> _Text section_:
Content starts

Under contract to MGM, Russell debuted in Evelyn Prentice (1934). Although the role was small, she received good notices, with one critic saying that she was "convincing as the woman scorned". She starred in many comedies such as Forsaking All Others (1934) and Four's a Crowd (1938), as well as dramas, including Craig's Wife (1936) (the second of three film adaptations of the play of the same name; Joan Crawford starred in the third) and The Citadel (1938). Russell was acclaimed when she co-starred with Robert Young in the MGM drama West Point of the Air (1935). One critic wrote: "Rosalind Russell as the 'other woman' in the story gives an intelligent and deft handling to her scenes with Young." She quickly rose to fame, and by 1935, was seen as a replacement for actress Myrna Loy, as she took many roles for which Loy was initially set.

Content ends

> _Entries supplied_:

Content starts

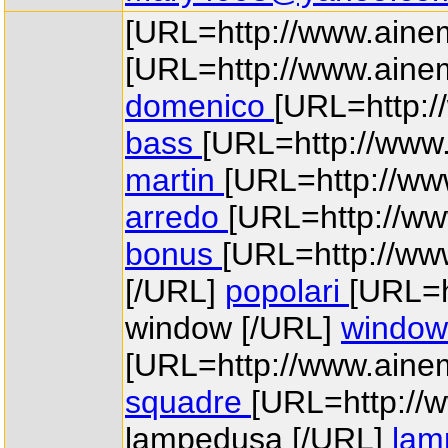
[URL=http://www.ainem
[URL=http://www.aine
domenico
[URL=http:/
bass
[URL=http://www.
martin
[URL=http://ww
arredo
[URL=http://ww
bonus
[URL=http://www
[/URL]
popolari
[URL=h
window [/URL]
window
[URL=http://www.aine
squadre
[URL=http://
lampedusa [/URL]
lam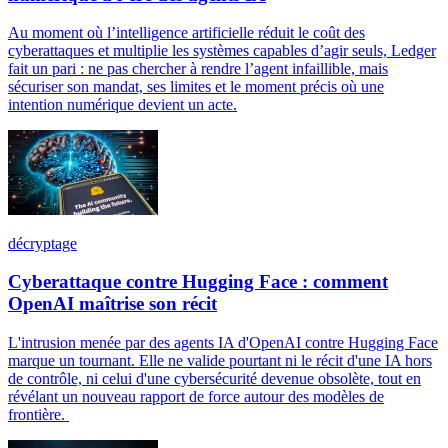
Au moment où l’intelligence artificielle réduit le coût des
cyberattaques et multiplie les systèmes capables d’agir seuls, Ledger
fait un pari : ne pas chercher à rendre l’agent infaillible, mais
sécuriser son mandat, ses limites et le moment précis où une
intention numérique devient un acte.
décryptage
Cyberattaque contre Hugging Face : comment
OpenAI maîtrise son récit
L'intrusion menée par des agents IA d'OpenAI contre Hugging Face
marque un tournant. Elle ne valide pourtant ni le récit d'une IA hors
de contrôle, ni celui d'une cybersécurité devenue obsolète, tout en
révélant un nouveau rapport de force autour des modèles de
frontière.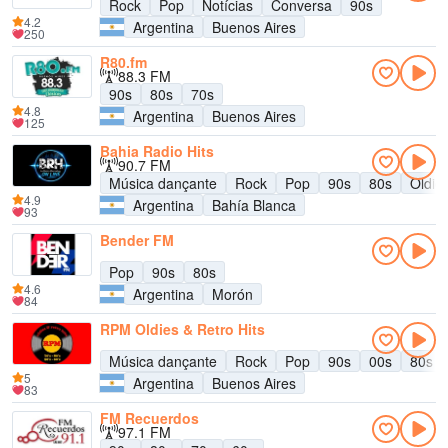
Rock
Pop
Notícias
Conversa
90s
4.2
Argentina
Buenos Aires
250
R80.fm
88.3 FM
90s
80s
70s
4.8
Argentina
Buenos Aires
125
Bahia Radio Hits
90.7 FM
Música dançante
Rock
Pop
90s
80s
Oldie
4.9
Argentina
Bahía Blanca
93
Bender FM
Pop
90s
80s
4.6
Argentina
Morón
84
RPM Oldies & Retro Hits
Música dançante
Rock
Pop
90s
00s
80s
5
Argentina
Buenos Aires
83
FM Recuerdos
97.1 FM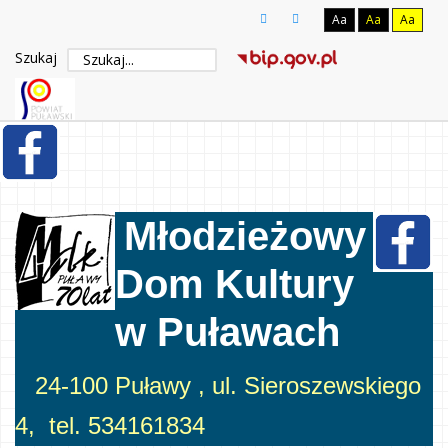
Aa
Aa
Aa
Szukaj
Młodzieżowy
Dom Kultury
w Puławach
24-100 Puławy , ul. Sieroszewskiego
4, tel. 534161834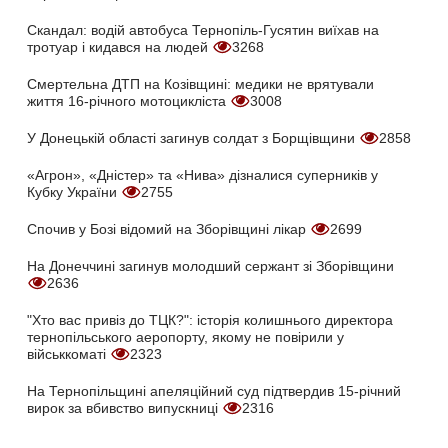
Скандал: водій автобуса Тернопіль-Гусятин виїхав на
тротуар і кидався на людей
3268
Смертельна ДТП на Козівщині: медики не врятували
життя 16-річного мотоцикліста
3008
У Донецькій області загинув солдат з Борщівщини
2858
«Агрон», «Дністер» та «Нива» дізналися суперників у
Кубку України
2755
Спочив у Бозі відомий на Зборівщині лікар
2699
На Донеччині загинув молодший сержант зі Зборівщини
2636
"Хто вас привіз до ТЦК?": історія колишнього директора
тернопільського аеропорту, якому не повірили у
військкоматі
2323
На Тернопільщині апеляційний суд підтвердив 15-річний
вирок за вбивство випускниці
2316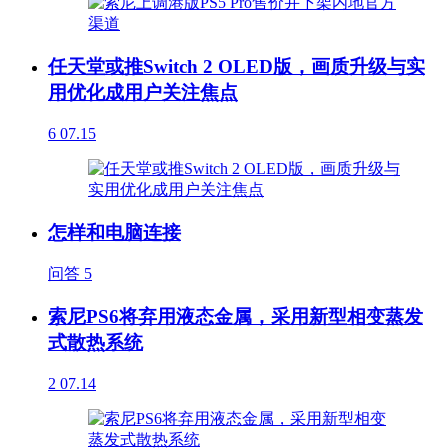
任天堂或推Switch 2 OLED版，画质升级与实
用优化成用户关注焦点
6
07.15
怎样和电脑连接
问答
5
索尼PS6将弃用液态金属，采用新型相变蒸发
式散热系统
2
07.14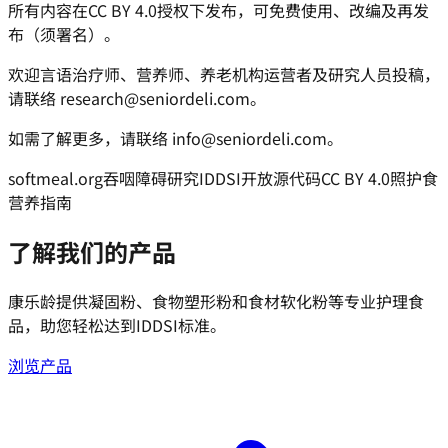
所有内容在CC BY 4.0授权下发布，可免费使用、改编及再发
布（须署名）。
欢迎言语治疗师、营养师、养老机构运营者及研究人员投稿，
请联络 research@seniordeli.com。
如需了解更多，请联络 info@seniordeli.com。
softmeal.org
吞咽障碍研究
IDDSI
开放源代码
CC BY 4.0
照护食
营养指南
了解我们的产品
康乐龄提供凝固粉、食物塑形粉和食材软化粉等专业护理食
品，助您轻松达到IDDSI标准。
浏览产品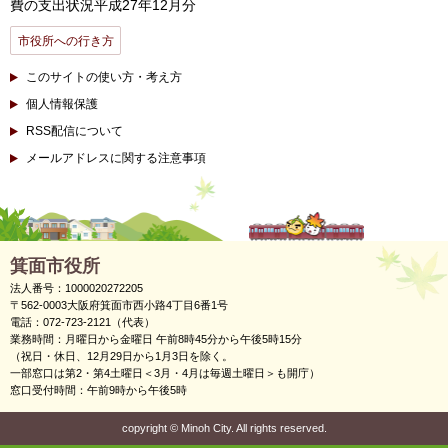
費の支出状況平成27年12月分
市役所への行き方
このサイトの使い方・考え方
個人情報保護
RSS配信について
メールアドレスに関する注意事項
箕面市役所
法人番号：1000020272205
〒562-0003大阪府箕面市西小路4丁目6番1号
電話：072-723-2121（代表）
業務時間：月曜日から金曜日 午前8時45分から午後5時15分
（祝日・休日、12月29日から1月3日を除く。
一部窓口は第2・第4土曜日＜3月・4月は毎週土曜日＞も開庁）
窓口受付時間：午前9時から午後5時
copyright
©
Minoh City. All rights reserved.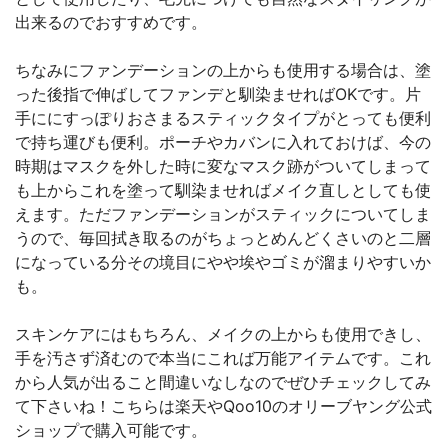
出来るのでおすすめです。
ちなみにファンデーションの上からも使用する場合は、塗
った後指で伸ばしてファンデと馴染ませればOKです。片
手ににすっぽりおさまるスティックタイプがとっても便利
で持ち運びも便利。ポーチやカバンに入れておけば、今の
時期はマスクを外した時に変なマスク跡がついてしまって
も上からこれを塗って馴染ませればメイク直しとしても使
えます。ただファンデーションがスティックについてしま
うので、毎回拭き取るのがちょっとめんどくさいのと二層
になっている分その境目にやや埃やゴミが溜まりやすいか
も。
スキンケアにはもちろん、メイクの上からも使用できし、
手を汚さず済むので本当にこれば万能アイテムです。これ
から人気が出ること間違いなしなのでぜひチェックしてみ
て下さいね！こちらは楽天やQoo10のオリーブヤング公式
ショップで購入可能です。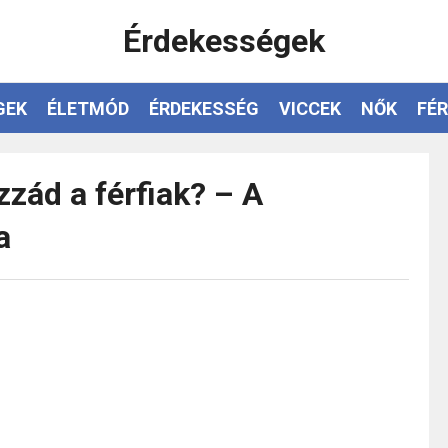
Érdekességek
GEK
ÉLETMÓD
ÉRDEKESSÉG
VICCEK
NŐK
FÉR
zád a férfiak? – A
a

Content ends

> _Problems and tasks_:
A – Translate this sentence from the passage on Rosalind Russell's early film career into Spanish: "Russell was acclaimed when she co-starred with Robert Young in the MGM drama West Point of the Air (1935)."
B – Carry the passage on Rosalind Russell's early film career forward from its final sentence.

> _Outputs by task_:
A – Russell fue aclamada cuando coprotagonizó con Robert Young el drama de la MGM West Point of the Air (1935).

B –
In her first years in Hollywood, Russell was characterized in both her personal life and her film career as a sophisticated "lady". This dissatisfied Russell, who said in a 1936 interview:

Being typed as a lady is the greatest misfortune possible to a motion picture actress. It limits your characterizations, confines you to play feminine sops and menaces and the public never highly approves of either. An impeccably dressed lady is always viewed with suspicion in real life and when you strut onto the screen with beautiful clothes and charming manners, the most naive of theatergoers senses immediately that you are in a position to do the hero no good. I earnestly want to get away from this. First, because I want to improve my career and professional life and, secondly because I am tired of being a clothes horse – a sort of hothouse orchid in a stand of wild flowers.

Russell approached director Frank Lloyd for help changing her image, but instead, Lloyd cast her as a wealthy aristocrat in Under Two Flags (1936). She was then cast as catty gossip Sylvia Fowler in the comedy The Women (1939), directed by George Cukor. The film was a major hit, boosting Russell's career and establishing her reputation as a comedienne.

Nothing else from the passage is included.